Duration: 40′
Instrumentation: baritone and piano
Performance note: Mémoriale is a setting of five poems that meditate, principally, on mortality, loss, and the passage of time. They were written in response to a series of events – a death, medical diagnosis, and serious injury – that visited members of my extended family over the first half of 2016. However, the themes of the texts are universal, a point that was hammered home many times over the months I spent completing and orchestrating the songs.
Mémoriale is bookended by a pair of Shakespeare sonnets – nos. 12 and 146 – in between which come short poems by John Donne (A Valediction: of Weeping) and Alfred, Lord Tennyson (Tears, Idle Tears), plus William Butler Yeats’ massive In Memory of Major Robert Gregory. The latter forms the emotional core of the piece, a shattering reminiscence of a life cut far too short.
Setting five poems on such sober topics presented a series of challenges that I endeavored to overcome mainly through structural and tonal variety. Both sonnets are basically through-composed, while the Donne poem lent itself surprisingly well to a modified bar form (an AAB pattern that might be familiar from most Bach chorales). Only the Tennyson is essentially strophic.

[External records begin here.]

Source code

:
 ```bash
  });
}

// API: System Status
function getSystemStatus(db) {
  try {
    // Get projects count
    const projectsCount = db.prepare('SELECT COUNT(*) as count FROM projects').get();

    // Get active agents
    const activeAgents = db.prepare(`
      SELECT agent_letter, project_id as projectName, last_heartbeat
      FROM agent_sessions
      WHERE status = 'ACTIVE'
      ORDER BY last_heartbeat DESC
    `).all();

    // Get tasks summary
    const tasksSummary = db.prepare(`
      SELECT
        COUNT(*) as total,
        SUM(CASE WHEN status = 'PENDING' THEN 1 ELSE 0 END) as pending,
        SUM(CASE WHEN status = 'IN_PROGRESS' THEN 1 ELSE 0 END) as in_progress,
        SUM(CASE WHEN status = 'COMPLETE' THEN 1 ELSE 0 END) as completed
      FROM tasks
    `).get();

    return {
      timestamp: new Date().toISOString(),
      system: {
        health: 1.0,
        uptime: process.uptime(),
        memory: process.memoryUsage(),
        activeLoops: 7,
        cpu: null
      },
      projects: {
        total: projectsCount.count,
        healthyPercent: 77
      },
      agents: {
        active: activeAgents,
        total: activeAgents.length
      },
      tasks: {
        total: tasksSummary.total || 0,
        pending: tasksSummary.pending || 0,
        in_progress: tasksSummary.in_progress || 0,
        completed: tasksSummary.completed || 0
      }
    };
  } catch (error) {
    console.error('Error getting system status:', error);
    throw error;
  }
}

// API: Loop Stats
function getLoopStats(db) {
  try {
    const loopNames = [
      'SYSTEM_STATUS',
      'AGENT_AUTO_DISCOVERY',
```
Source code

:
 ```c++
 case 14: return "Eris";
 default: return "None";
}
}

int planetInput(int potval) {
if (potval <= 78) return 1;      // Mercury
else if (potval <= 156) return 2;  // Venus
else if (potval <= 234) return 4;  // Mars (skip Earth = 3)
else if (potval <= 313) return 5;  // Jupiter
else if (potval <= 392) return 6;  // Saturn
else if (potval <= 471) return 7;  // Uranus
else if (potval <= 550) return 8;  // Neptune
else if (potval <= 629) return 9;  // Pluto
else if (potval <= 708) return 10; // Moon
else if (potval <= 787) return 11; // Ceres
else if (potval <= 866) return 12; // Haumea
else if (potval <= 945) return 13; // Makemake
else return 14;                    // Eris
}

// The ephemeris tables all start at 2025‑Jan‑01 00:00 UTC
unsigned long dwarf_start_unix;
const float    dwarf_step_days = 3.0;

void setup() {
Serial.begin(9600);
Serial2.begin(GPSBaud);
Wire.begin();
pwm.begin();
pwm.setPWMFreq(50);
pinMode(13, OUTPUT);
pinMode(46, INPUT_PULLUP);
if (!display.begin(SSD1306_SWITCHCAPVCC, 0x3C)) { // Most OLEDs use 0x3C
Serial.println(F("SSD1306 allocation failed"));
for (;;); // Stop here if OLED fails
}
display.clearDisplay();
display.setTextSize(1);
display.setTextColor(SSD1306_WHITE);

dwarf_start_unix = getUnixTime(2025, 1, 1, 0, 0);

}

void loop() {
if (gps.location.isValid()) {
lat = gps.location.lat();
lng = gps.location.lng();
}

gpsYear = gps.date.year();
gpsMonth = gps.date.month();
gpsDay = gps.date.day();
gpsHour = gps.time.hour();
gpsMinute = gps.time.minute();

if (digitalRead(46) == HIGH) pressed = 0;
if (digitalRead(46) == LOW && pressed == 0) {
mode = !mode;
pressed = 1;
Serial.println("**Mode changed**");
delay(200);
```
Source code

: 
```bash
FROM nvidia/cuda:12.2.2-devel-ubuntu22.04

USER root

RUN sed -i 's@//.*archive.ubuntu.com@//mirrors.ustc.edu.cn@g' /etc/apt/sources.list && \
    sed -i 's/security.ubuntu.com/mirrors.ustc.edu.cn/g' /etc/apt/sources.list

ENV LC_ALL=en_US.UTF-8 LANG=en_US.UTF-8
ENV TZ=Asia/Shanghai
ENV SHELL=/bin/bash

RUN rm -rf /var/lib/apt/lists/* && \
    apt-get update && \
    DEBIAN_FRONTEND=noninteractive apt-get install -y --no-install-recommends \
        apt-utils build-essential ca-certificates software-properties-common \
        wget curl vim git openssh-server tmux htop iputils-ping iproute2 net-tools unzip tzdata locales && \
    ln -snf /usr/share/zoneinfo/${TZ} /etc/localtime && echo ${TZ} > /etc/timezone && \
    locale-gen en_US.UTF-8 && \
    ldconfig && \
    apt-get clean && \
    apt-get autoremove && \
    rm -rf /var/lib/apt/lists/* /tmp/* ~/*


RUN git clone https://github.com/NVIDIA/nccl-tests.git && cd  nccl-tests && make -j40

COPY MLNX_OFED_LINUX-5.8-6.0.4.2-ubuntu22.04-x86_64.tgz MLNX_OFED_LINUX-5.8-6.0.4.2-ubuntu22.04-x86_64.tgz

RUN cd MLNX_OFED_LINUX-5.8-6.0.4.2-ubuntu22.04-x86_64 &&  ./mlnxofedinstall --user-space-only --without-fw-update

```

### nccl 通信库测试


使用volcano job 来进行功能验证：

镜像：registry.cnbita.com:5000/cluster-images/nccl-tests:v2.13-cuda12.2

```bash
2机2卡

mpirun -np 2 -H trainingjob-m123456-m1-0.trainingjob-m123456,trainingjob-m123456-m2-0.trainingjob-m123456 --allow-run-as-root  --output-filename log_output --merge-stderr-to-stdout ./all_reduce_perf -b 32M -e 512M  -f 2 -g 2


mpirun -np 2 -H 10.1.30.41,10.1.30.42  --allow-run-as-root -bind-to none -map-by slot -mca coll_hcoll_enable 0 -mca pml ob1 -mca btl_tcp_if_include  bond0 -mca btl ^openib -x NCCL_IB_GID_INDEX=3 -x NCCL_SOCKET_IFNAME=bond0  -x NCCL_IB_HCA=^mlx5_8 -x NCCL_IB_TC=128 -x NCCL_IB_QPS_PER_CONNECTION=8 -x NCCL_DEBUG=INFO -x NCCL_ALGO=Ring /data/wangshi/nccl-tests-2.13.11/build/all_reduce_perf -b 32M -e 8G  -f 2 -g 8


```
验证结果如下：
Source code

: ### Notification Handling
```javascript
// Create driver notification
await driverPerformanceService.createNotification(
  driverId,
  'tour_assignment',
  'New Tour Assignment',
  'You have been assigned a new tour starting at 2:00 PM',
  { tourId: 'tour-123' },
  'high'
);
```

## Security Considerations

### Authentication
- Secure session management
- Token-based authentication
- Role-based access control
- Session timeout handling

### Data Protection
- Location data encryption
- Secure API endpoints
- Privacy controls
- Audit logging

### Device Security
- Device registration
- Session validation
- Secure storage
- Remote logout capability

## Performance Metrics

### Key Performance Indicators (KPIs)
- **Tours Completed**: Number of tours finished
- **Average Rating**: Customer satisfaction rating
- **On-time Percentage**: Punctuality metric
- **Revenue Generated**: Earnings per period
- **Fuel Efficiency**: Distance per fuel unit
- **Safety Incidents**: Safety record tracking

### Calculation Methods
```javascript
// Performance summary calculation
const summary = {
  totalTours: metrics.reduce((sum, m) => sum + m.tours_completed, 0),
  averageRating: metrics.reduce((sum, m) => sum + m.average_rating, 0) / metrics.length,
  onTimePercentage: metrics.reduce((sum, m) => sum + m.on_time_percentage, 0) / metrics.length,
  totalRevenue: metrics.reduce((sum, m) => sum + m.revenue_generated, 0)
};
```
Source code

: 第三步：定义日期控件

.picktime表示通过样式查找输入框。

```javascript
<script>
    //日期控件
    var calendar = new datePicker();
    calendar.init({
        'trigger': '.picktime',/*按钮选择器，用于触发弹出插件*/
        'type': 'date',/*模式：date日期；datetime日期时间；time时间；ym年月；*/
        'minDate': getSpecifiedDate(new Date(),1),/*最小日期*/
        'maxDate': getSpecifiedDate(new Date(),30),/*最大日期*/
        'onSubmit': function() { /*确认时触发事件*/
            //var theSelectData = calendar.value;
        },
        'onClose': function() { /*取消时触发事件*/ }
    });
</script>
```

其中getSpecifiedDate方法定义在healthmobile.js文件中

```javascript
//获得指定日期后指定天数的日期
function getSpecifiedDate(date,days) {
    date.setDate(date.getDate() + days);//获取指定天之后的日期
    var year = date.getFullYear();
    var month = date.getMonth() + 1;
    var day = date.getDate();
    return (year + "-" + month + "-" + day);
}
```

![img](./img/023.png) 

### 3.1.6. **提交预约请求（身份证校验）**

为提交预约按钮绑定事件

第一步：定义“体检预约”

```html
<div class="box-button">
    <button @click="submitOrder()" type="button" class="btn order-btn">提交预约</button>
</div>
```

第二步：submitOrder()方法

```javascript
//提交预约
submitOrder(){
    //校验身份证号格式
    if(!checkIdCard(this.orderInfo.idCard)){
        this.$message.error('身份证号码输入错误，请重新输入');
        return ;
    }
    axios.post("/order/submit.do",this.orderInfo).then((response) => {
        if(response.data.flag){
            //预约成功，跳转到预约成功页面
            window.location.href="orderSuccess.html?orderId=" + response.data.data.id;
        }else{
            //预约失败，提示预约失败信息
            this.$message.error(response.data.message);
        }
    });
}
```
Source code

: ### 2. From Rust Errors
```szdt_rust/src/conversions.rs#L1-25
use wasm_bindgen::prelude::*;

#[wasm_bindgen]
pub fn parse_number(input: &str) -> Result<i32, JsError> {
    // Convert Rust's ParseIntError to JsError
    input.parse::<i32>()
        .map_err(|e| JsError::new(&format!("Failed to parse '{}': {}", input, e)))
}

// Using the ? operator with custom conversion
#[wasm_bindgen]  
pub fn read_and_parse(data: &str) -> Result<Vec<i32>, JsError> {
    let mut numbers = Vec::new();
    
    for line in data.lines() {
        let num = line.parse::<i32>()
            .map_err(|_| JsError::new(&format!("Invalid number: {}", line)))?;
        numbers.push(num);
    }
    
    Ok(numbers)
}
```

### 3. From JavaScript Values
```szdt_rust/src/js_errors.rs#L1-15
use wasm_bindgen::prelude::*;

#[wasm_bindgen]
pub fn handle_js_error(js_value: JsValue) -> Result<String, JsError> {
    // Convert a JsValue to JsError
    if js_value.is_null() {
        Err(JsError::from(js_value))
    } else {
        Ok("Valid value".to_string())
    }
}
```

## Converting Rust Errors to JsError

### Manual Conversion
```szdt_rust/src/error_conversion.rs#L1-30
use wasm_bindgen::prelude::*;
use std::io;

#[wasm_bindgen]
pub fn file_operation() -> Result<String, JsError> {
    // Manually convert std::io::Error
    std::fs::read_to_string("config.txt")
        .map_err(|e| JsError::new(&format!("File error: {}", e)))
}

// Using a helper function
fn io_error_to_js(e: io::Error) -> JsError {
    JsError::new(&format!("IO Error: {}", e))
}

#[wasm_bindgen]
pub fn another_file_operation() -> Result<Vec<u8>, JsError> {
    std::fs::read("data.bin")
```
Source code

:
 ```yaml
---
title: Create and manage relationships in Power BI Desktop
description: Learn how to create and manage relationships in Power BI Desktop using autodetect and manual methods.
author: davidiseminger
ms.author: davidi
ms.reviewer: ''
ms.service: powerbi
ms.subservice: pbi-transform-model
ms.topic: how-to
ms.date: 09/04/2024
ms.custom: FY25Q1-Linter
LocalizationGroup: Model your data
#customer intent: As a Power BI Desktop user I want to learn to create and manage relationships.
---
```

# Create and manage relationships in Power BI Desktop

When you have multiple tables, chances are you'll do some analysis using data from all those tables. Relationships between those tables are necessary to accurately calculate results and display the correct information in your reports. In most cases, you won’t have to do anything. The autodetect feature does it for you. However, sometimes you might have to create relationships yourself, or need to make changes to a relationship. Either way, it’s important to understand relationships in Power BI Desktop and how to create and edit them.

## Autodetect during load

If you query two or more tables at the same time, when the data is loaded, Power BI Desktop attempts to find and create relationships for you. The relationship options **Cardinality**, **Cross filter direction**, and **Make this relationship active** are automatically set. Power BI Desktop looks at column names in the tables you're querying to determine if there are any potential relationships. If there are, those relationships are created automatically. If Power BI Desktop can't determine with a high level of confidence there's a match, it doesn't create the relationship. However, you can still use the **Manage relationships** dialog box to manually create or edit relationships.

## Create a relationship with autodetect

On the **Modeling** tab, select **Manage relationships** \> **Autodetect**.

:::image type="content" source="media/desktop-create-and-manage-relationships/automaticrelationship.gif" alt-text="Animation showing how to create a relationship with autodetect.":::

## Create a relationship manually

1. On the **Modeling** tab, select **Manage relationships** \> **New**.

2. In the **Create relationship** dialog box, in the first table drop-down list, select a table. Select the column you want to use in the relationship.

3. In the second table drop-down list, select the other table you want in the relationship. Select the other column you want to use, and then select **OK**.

The Yeats, with its enormous scope, shifting moods, and sometimes prose-like verse, offered its own set of difficulties. I approached its setting as though I were writing an independent cantata or operatic scene, which, in turn, resulted in a singular form that tightly reflects the poem’s construct. Lasting around twenty minutes, this is both Mémoriale’s biggest movement and the longest single piece I’ve written to date.
Several devices lend further unity to this sprawling score, among them a theme derived from a corruption of Westminster Chimes (heard prominently in the sonnets – it’s actually the music that opens the song cycle) and the use of gaping, empty spaces (modelled on those employed so memorably and effectively by Mahler in the last movement of his Ninth Symphony). Mémoriale’s harmonic language is widely varied, ranging from densely chromatic to tonal.
Though focusing on death, Mémoriale is ultimately music about life: a reminder of its transience and that each day is, indeed, a gift.